Jhan Carlos Mariñez Fuente (pronounced "Yan MArin-yez") (born August 12, 1988) is a Dominican professional baseball pitcher for the Charros de Jalisco of the Mexican League. He has previously played in Major League Baseball (MLB) for the Florida Marlins, Chicago White Sox, Tampa Bay Rays, Milwaukee Brewers, Pittsburgh Pirates, Texas Rangers, and Baltimore Orioles.

==Career==
===Florida Marlins===
Mariñez signed with the Florida Marlins as an amateur free agent in 2006. He was called up to the majors for the first time on July 15, 2010.

===Chicago White Sox===
Mariñez and Osvaldo Martínez were sent to the Chicago White Sox as compensation for the hiring of Ozzie Guillén by the Marlins, as Guillen had one year remaining on his contract with the White Sox. On July 13, 2012, Marinez was called up to the majors. He was outrighted off the roster on September 6, 2013.

===Detroit Tigers===
Mariñez signed a minor league deal with the Detroit Tigers on November 18, 2013, and was assigned to the Triple–A Toledo Mud Hens. Along with former Tiger Nate Robertson, he was released from his minor league contract on May 17, 2014, after struggling with his command.

===Los Angeles Dodgers===
He signed a minor league contract with the Los Angeles Dodgers after being released by Detroit. He was assigned to the Double–A Chattanooga Lookouts. In 21 appearances, he was 7–1 with a 4.91 ERA.

===Tampa Bay Rays===
On December 31, 2014, he signed a minor league contract with the Tampa Bay Rays. He spent the entire 2015 season between the Double–A and Triple–A levels of the Rays.

===Milwaukee Brewers===
On May 13, 2016, Mariñez was acquired off waivers by the Milwaukee Brewers. He made his Brewers debut on May 22, coming in relief of Chase Anderson, facing the New York Mets. He gave up no hits, walked one and struck out four in two innings of work. He was designated for assignment on May 15, 2017, to create room for Brent Suter who was recalled from Triple–A.

===Pittsburgh Pirates===
On May 18, 2017, Mariñez was claimed off waivers by the Pittsburgh Pirates.

===Texas Rangers===
The Texas Rangers claimed Mariñez from the Pirates off of waivers on August 10, 2017.

===Baltimore Orioles===
On November 28, 2017, Mariñez signed a minor league deal with the Baltimore Orioles. He had his contract purchased on July 10, 2018. He was outrighted to Triple–A Norfolk Tides on August 31. He declared free agency on October 3.

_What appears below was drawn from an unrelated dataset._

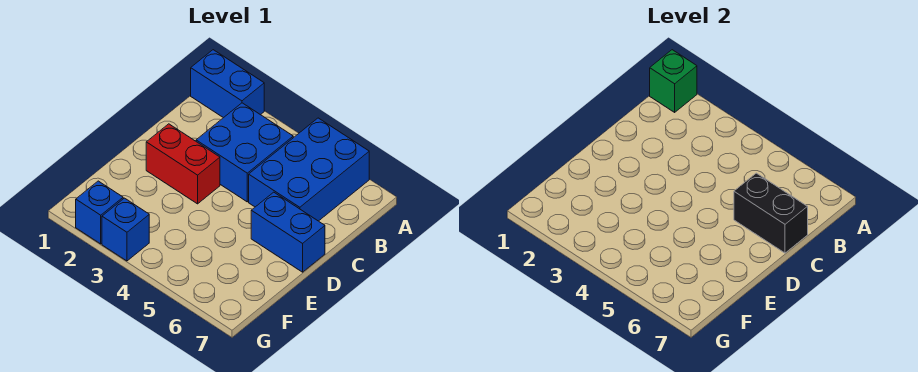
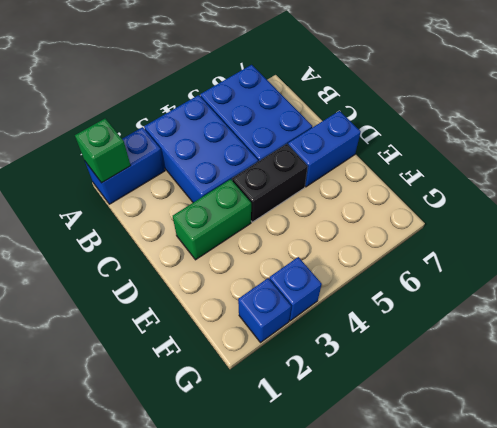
blue brick B3:C4 level 1 -> blue brick A3:C4 level 1
black brick C6:C7 level 2 -> black brick D4:D5 level 1
red brick D2:D3 level 1 -> green brick D2:D3 level 1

===Diablos Rojos del México===
On April 3, 2019, Mariñez signed with the Diablos Rojos del México of the Mexican League. He was released on April 19, 2019.

===Sultanes de Monterrey===
On February 5, 2020, Mariñez signed with the Sultanes de Monterrey of the Mexican League. Mariñez did not play in a game in 2020 due to the cancellation of the Mexican League season because of the COVID-19 pandemic. After the 2020 season, he played for Águilas Cibaeñas of the Dominican Professional Baseball League (LIDOM). He has also played for Dominican Republic in the 2021 Caribbean Series.

===Chicago White Sox (second stint)===
On January 14, 2022, Mariñez signed with the Bravos de León of the Mexican League. However, prior to the 2022 LMB season, on March 8, his contract was purchased by the Chicago White Sox organization. In 14 games for the Triple–A Charlotte Knights, struggling to a 7.88 ERA with 22 strikeouts across 24.0 innings of work. Mariñez elected free agency following the season on November 10.

===Conspiradores de Querétaro===
On February 19, 2024, Mariñez signed with the Conspiradores de Querétaro of the Mexican League. In 36 appearances for Querétaro, he posted a 3–2 record and 3.79 ERA with 33 strikeouts and 15 saves across 35 2/3 innings pitched.

Mariñez made 41 relief appearances for the Conspiradores in 2025, posting a 3–1 record with a 6.42 ERA and 28 strikeouts across 40 2/3 innings pitched.

===El Águila de Veracruz===
On March 4, 2026, Mariñez and Yairo Muñoz were traded to El Águila de Veracruz of the Mexican League in exchange for Esmil Rogers and Rangel Ravelo. In 37 relief appearances for Veracruz, he posted a 2–3 record with a 4.79 ERA and 44 strikeouts across 35 2/3 innings pitched.

===Charros de Jalisco===
On August 4, 2026, Mariñez was traded to the Charros de Jalisco of the Mexican League.